Neste contexto, a Lei Maria da Penha pretende oferecer tutela integral e diferenciada à mulher vítima de violência doméstica, ora instrumentalizando a repressão penal, ora disponibilizando medidas protetoras, ora oferecendo diretrizes para a implementação de políticas públicas destinadas à promoção da igualdade de gênero. No âmbito processual penal, uma das grandes novidades reside na mudança quanto à exigência de condição de procedibilidade para o exercício da ação penal nos crimes de lesões corporais. Com o advento da lei, a titularidade da ação penal passou a ser exclusiva do Ministério Público, independentemente de representação da vítima, desde que presente justa causa para seu exercício (ação penal pública incondicionada).

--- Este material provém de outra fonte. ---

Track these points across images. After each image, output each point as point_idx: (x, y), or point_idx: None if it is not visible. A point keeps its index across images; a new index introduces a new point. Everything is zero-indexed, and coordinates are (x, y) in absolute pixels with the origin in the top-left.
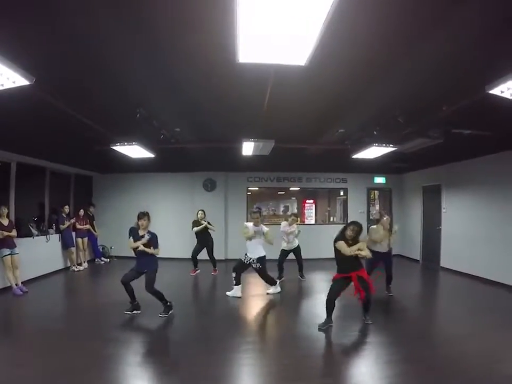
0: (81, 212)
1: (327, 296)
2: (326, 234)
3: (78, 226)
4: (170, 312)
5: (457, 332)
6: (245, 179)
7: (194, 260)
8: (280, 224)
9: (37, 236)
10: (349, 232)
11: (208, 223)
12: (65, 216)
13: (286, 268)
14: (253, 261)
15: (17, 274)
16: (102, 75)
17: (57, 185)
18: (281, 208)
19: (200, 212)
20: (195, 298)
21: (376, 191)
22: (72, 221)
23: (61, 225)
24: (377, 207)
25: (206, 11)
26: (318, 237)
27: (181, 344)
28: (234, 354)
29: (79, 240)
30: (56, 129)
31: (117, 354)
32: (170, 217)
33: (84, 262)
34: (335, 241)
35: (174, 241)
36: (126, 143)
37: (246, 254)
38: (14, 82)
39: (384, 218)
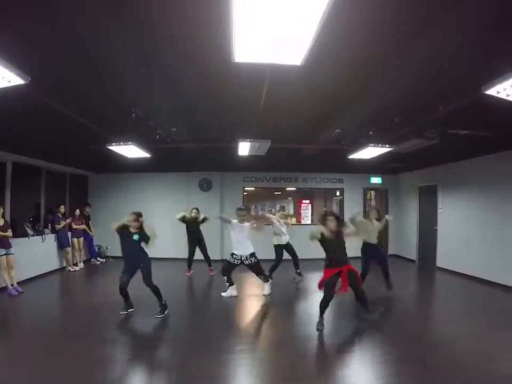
0: (77, 212)
1: (325, 297)
2: None
3: (74, 226)
4: (166, 311)
5: (453, 332)
6: (241, 179)
7: (190, 261)
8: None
9: (33, 236)
10: (331, 224)
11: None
12: (60, 216)
13: (282, 268)
14: (246, 257)
15: (12, 275)
16: (98, 74)
17: (53, 185)
18: (278, 208)
19: (194, 210)
20: (191, 299)
21: (372, 191)
22: (68, 221)
23: (57, 225)
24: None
25: (201, 11)
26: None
27: (177, 345)
28: (231, 354)
29: (75, 240)
30: (51, 128)
31: (113, 354)
32: (166, 217)
33: (80, 262)
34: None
35: (169, 241)
36: (121, 143)
37: (233, 254)
38: (9, 81)
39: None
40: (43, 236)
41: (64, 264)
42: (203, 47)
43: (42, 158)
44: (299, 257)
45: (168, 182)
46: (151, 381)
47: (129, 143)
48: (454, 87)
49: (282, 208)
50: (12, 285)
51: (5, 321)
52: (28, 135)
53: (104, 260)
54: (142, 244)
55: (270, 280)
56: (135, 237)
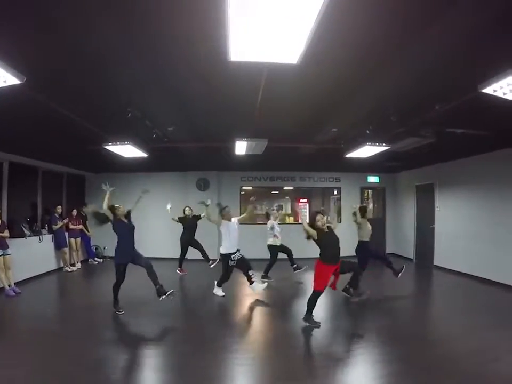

Trata-se de medida isonômica, pois equiparou estas vítimas de crimes violentos às de crimes como o roubo, o furto e o estelionato, cuja tutela dos respectivos bens jurídicos sempre ficou a cargo do Ministério Público sem qualquer exigência de natureza procedimental.

A prática forense revela que muitas manifestações de desinteresse no prosseguimento de feitos que envolvem lesões corporais têm por referencial uma situação de absoluta submissão e medo. Por isso também não é incomum que, a partir da jurisdicionalização do conflito doméstico, a vítima passe a se valer da lógica da auto-inculpação, que subverte o silogismo da responsabilização criminal inerente a todo e qualquer fato criminoso. A origem do problema deixa de ser as agressões praticadas pelo autor, transferindo-se para a reação da própria vítima que buscou a tutela estatal. A depender do comportamento atual do agressor, a vítima arrepende-se da publicidade da violência, ou melhor, das conseqüências jurídicas dela advindas.

A referida transferência de responsabilidades serve de palco, ainda, para a projeção do direito penal de autor, pois a vítima "condena" ou "absolve" o agressor pelo que ele é (um bom/mau pai e provedor, alguém que deixou ou não de fazer uso de drogas e bebidas alcoólicas etc), não pelo que fez.

Não é mais possível, por dispositivo legal expresso e, recentemente, também em virtude de entendimento adotado pelo Tribunal de Justiça do Distrito Federal e Territórios (TJDFT), que o Ministério Público acompanhe o deslocamento de foco realizado pela vítima, promovendo arquivamentos ou ações penais com fulcro nas qualidades ou defeitos do agressor. Não se justifica o tratamento distinto conferido a crimes violentos contra a pessoa apenas em virtude destes ocorrerem no âmbito doméstico ou em prol de uma harmonia familiar fictícia, que se sustenta à custa do solapamento da integridade física e/ou psíquica de um dos envolvidos.

Há que se privilegiar soluções que efetivamente ofereçam às vítimas de violência doméstica o necessário acesso à justiça, o qual compreende uma tutela integral - preventiva, protetiva, assistencial e, se necessário, também repressiva. O acesso à justiça, no contexto de um sistema jurídico que se pretenda proclamador da igualdade e cidadania, pode ser definido como instância a um só tempo garantidora e viabilizadora dos direitos humanos, capaz de realizá-los não apenas no sentido formal (previsibilidade legal) como também material (efetividade dos dispositivos legais para grupos sociais específicos).